On l’appelle tantôt Antoine tout court, tantôt le père Antoine ; il n’a jamais eu d’autre nom. Les vieux ont seulement une tendance à l’appeler Antoine, et les jeunes le père Antoine : c’est toute la différence ; mais il est connu dans tout le pays, et quand on demande après lui, personne qui ne vous renseigne. C’est qu’il se tient tout le jour sur la route, qui est commune aux gens de deux ou trois villages, et le jour du monde y passe ; et comme on l’aime bien aussi, et qu’il est gai d’humeur et sait des tas d’histoires, tout le monde s’arrête pour causer avec lui.

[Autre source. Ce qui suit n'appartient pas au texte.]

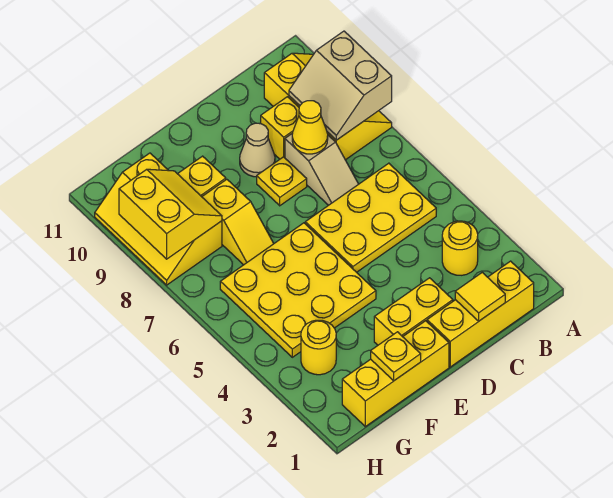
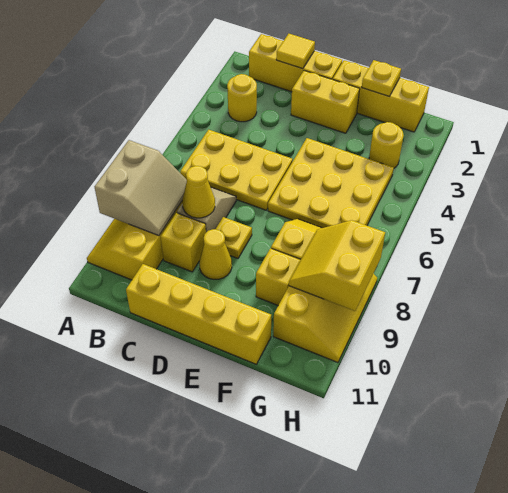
none -> yellow brick C11:F11 level 1
tan cone D9 level 1 -> yellow cone D9 level 1

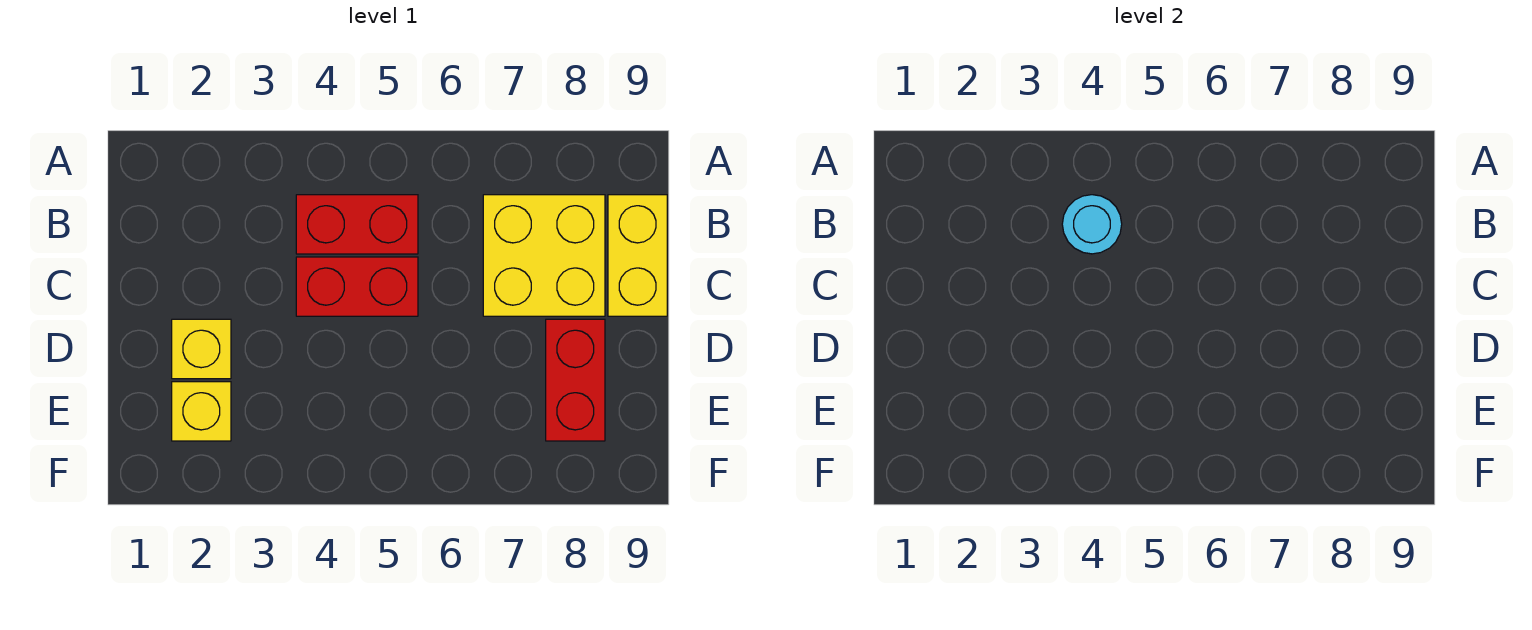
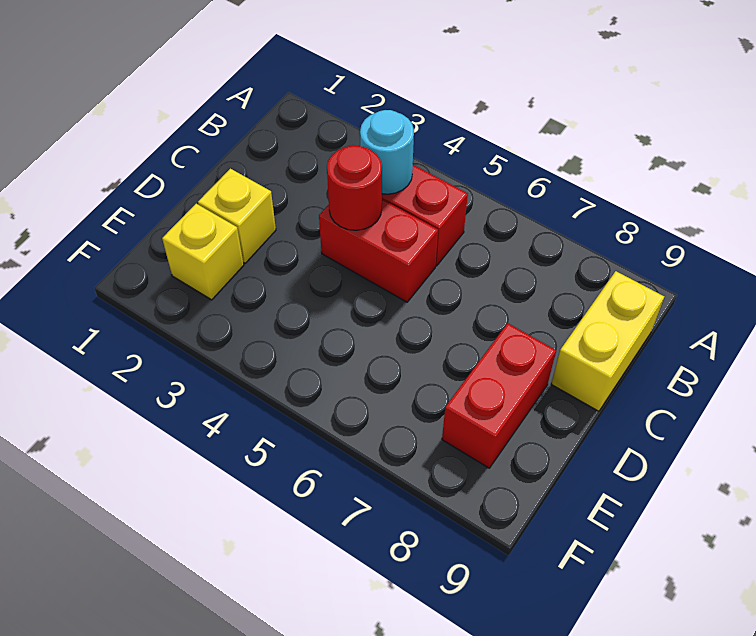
yellow brick B7:C8 level 1 -> none
none -> red round brick C4 level 2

Il porte toute l’année un chapeau de feutre pointu aux ailes rabattues, qui a probablement été noir quand il était neuf, mais qui, en peut-être vingt ans de soleil, de pluie et de neige, a si souvent changé de teinte, a hésité entre tant de couleurs, qu’il n’a pas pu se décider, et, à la fin, les a toutes gardées. C’est une sorte de gris à reflets roux et violets, avec, dans les plis et autour des ailes, des sortes de couleurs noirâtres et bleuâtres ; et à la place du ruban, il y a une plaque en cuivre, sur laquelle on lit : Cantonnier.

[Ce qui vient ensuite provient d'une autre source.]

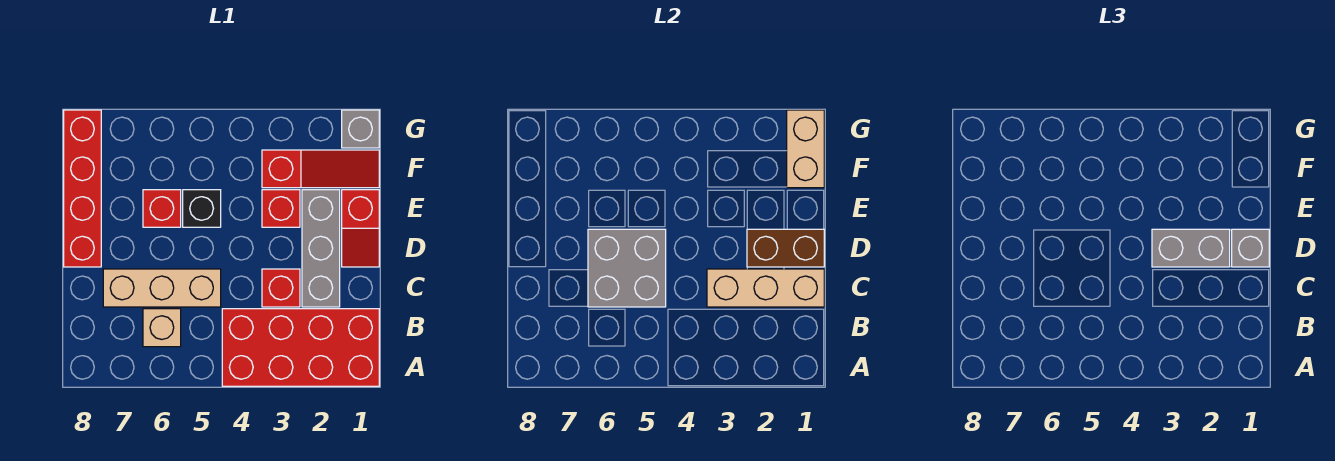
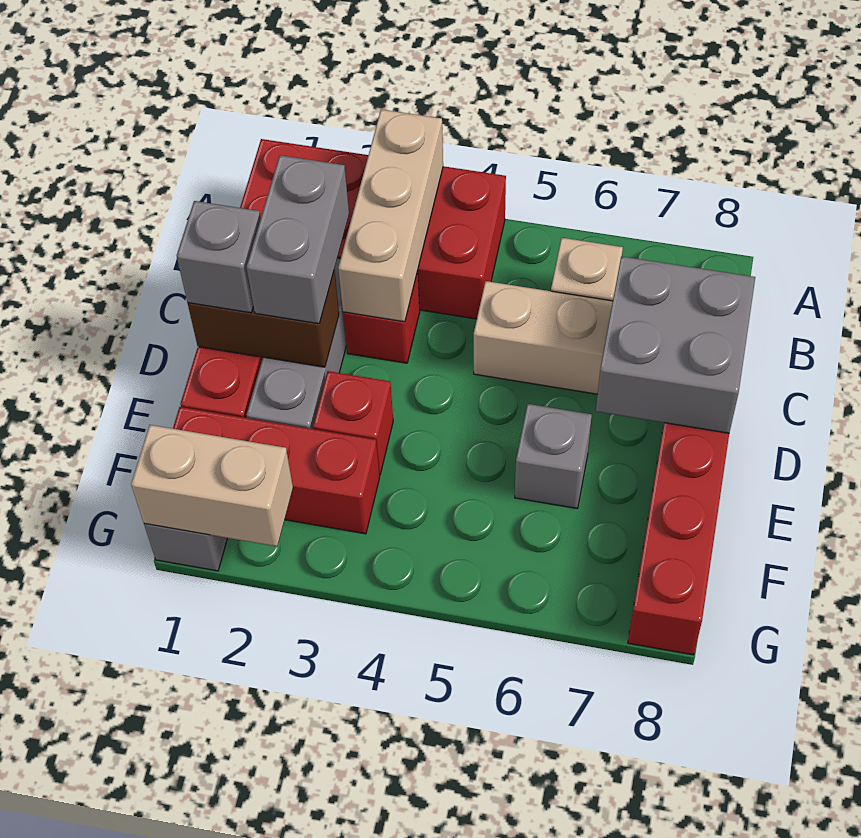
tan brick C1:C3 level 2 -> tan brick A3:C3 level 2
grey brick C5:D6 level 2 -> grey brick C7:D8 level 2
grey brick D2:D3 level 3 -> grey brick C2:D2 level 3
black brick E5 level 1 -> none
red brick E6 level 1 -> grey brick E6 level 1
red slope F1:F3 level 1 top 3 -> red brick F1:F3 level 1
tan brick F1:G1 level 2 -> tan brick G1:G2 level 2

Ses yeux, on ne les voit pas, ils sont cachés sous son chapeau. Ce qu’on voit de sa figure, c’est premièrement un grand nez, qui est ce qui frappe le plus, à cause de ses dimensions, et puis surtout de sa couleur. Car, autant celle du chapeau est effacée et indécise, autant celle-ci s’affirme de loin. Il est à la fois très long, ce nez, et tout en largeur ; et il est à ce point gonflé et boursouflé, qu’il semble qu’il y ait, à droite et à gauche des vraies, comme deux narines nouvelles, qui vont se perdant à leur tour dans le bouffissement de joues. Juste place là, pour la barbe, mais au menton elle s’épanouit. Elle a été, elle aussi, si souvent brûlée et lavée qu’elle est de toutes les nuances, dans le blanc, le gris et le vert. D’ailleurs informe et en désordre, et qui s’en va dans tous les sens ; et de même pour la moustache, qui est une moustache de chat en colère, maigre, courte, aux poils hérissés. Et elle ne cache point les lèvres, qui sont, comme le nez, épaisses, celles du bas pendant un peu.

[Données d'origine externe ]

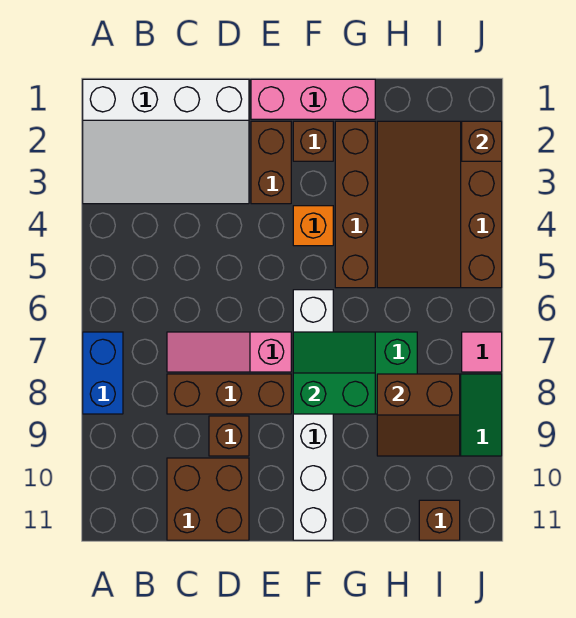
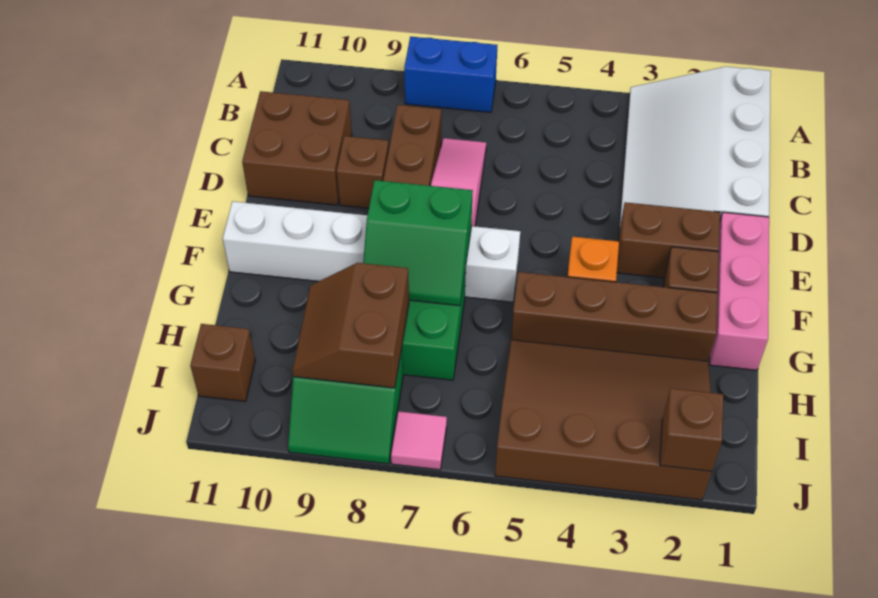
green slope F7:G8 level 2 top 8 -> green slope F7:G8 level 2 top F

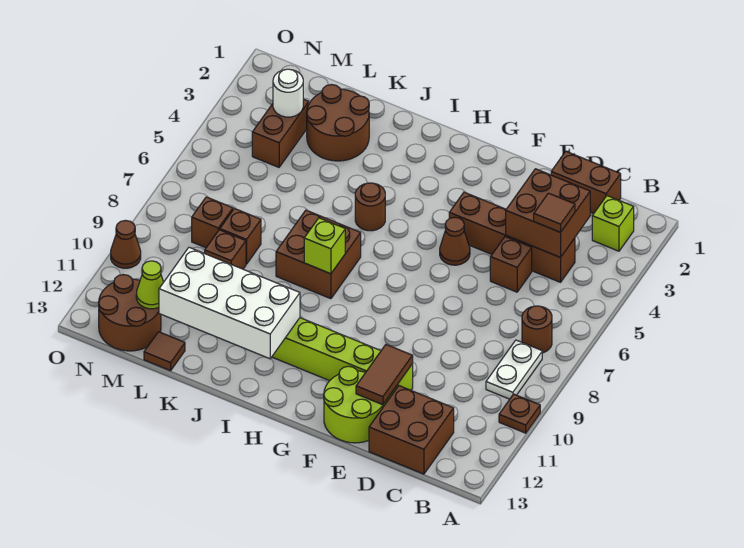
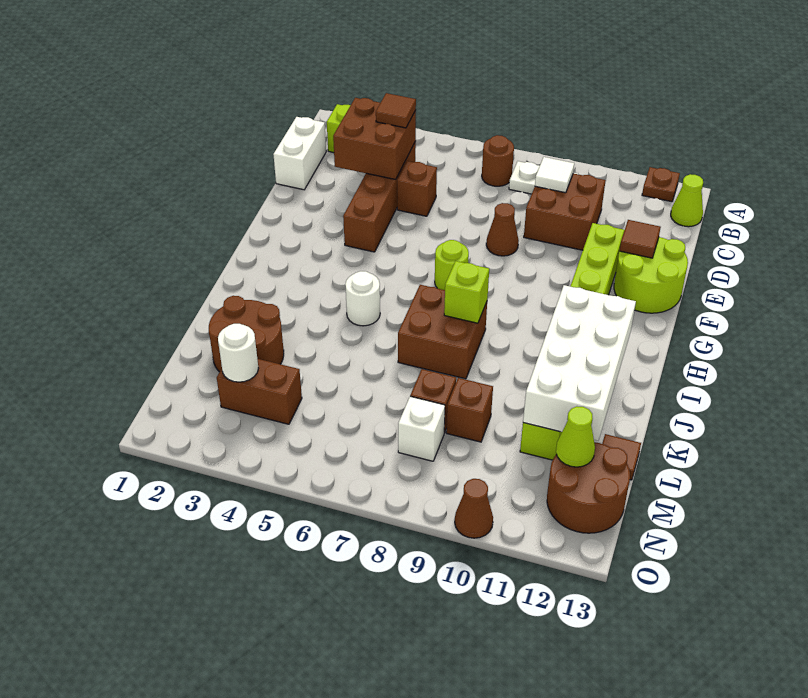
brown plate A10 level 1 -> brown plate A12 level 1
none -> lime cone B13 level 1
brown brick C1:D1 level 1 -> white brick C1:D1 level 1
none -> white tile C9 level 2
brown brick C12:D13 level 1 -> brown brick C9:D10 level 1
brown tile E11:E12 level 2 -> brown tile E12 level 2
brown cone F5 level 1 -> brown cone E8 level 1
none -> lime round brick G7 level 1
brown round brick I5 level 1 -> white round brick I5 level 1
brown brick M8 level 1 -> white brick M8 level 1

Une bonne figure, au total, où il y a avant tout le plaisir et le goût de vivre ; un ensemble avant tout arrangé pour le rire, humer l’air, voir venir le vent ; et cela est posé sur un ventre bien rond, supporté par de courtes jambes ; et une des mains tient la pelle, ou le tranchoir, ou le racloir, suivant le moment et l’occasion, mais, quel que soit l’outil, elle ne s’en sert guère. L’affaire de vivre est ailleurs. Les mains, c’est d’abord fait pour les tendre à l’ami qui vient, pour tenir et lever le verre. Et, quant au reste, comme il dit, « il faudra voir ».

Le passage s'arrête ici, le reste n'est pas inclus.